Return every line of the data below unchanged, in the same order, without adding or dropping anything.

• MATERIAL FOR THE TASK:
═══

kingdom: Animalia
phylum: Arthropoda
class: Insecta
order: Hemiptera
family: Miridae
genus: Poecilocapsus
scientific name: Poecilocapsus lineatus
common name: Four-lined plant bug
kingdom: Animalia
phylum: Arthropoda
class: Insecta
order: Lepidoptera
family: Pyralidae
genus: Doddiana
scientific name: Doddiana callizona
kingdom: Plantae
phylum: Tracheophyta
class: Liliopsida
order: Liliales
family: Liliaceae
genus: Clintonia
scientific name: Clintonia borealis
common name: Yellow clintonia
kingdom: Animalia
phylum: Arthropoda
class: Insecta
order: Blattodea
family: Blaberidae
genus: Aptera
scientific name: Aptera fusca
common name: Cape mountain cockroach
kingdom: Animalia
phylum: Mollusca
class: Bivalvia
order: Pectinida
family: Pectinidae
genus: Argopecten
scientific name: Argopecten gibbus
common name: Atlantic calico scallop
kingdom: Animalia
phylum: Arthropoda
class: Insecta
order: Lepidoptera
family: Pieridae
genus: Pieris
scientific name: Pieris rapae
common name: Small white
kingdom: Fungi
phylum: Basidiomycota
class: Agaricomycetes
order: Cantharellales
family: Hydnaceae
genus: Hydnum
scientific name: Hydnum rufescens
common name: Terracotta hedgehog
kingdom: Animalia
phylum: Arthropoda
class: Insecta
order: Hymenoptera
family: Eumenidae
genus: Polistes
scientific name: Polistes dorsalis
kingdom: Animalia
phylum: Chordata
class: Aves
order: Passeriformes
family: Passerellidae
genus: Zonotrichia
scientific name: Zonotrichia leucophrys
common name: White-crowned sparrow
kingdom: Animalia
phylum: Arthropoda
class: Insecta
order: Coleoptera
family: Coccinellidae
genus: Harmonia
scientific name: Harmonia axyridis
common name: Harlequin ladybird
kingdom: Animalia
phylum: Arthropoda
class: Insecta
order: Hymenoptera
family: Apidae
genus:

═══

• RESPONSE:
kingdom: Animalia
phylum: Arthropoda
class: Insecta
order: Hemiptera
family: Miridae
genus: Poecilocapsus
scientific name: Poecilocapsus lineatus
common name: Four-lined plant bug
kingdom: Animalia
phylum: Arthropoda
class: Insecta
order: Lepidoptera
family: Pyralidae
genus: Doddiana
scientific name: Doddiana callizona
kingdom: Plantae
phylum: Tracheophyta
class: Liliopsida
order: Liliales
family: Liliaceae
genus: Clintonia
scientific name: Clintonia borealis
common name: Yellow clintonia
kingdom: Animalia
phylum: Arthropoda
class: Insecta
order: Blattodea
family: Blaberidae
genus: Aptera
scientific name: Aptera fusca
common name: Cape mountain cockroach
kingdom: Animalia
phylum: Mollusca
class: Bivalvia
order: Pectinida
family: Pectinidae
genus: Argopecten
scientific name: Argopecten gibbus
common name: Atlantic calico scallop
kingdom: Animalia
phylum: Arthropoda
class: Insecta
order: Lepidoptera
family: Pieridae
genus: Pieris
scientific name: Pieris rapae
common name: Small white
kingdom: Fungi
phylum: Basidiomycota
class: Agaricomycetes
order: Cantharellales
family: Hydnaceae
genus: Hydnum
scientific name: Hydnum rufescens
common name: Terracotta hedgehog
kingdom: Animalia
phylum: Arthropoda
class: Insecta
order: Hymenoptera
family: Eumenidae
genus: Polistes
scientific name: Polistes dorsalis
kingdom: Animalia
phylum: Chordata
class: Aves
order: Passeriformes
family: Passerellidae
genus: Zonotrichia
scientific name: Zonotrichia leucophrys
common name: White-crowned sparrow
kingdom: Animalia
phylum: Arthropoda
class: Insecta
order: Coleoptera
family: Coccinellidae
genus: Harmonia
scientific name: Harmonia axyridis
common name: Harlequin ladybird
kingdom: Animalia
phylum: Arthropoda
class: Insecta
order: Hymenoptera
family: Apidae
genus:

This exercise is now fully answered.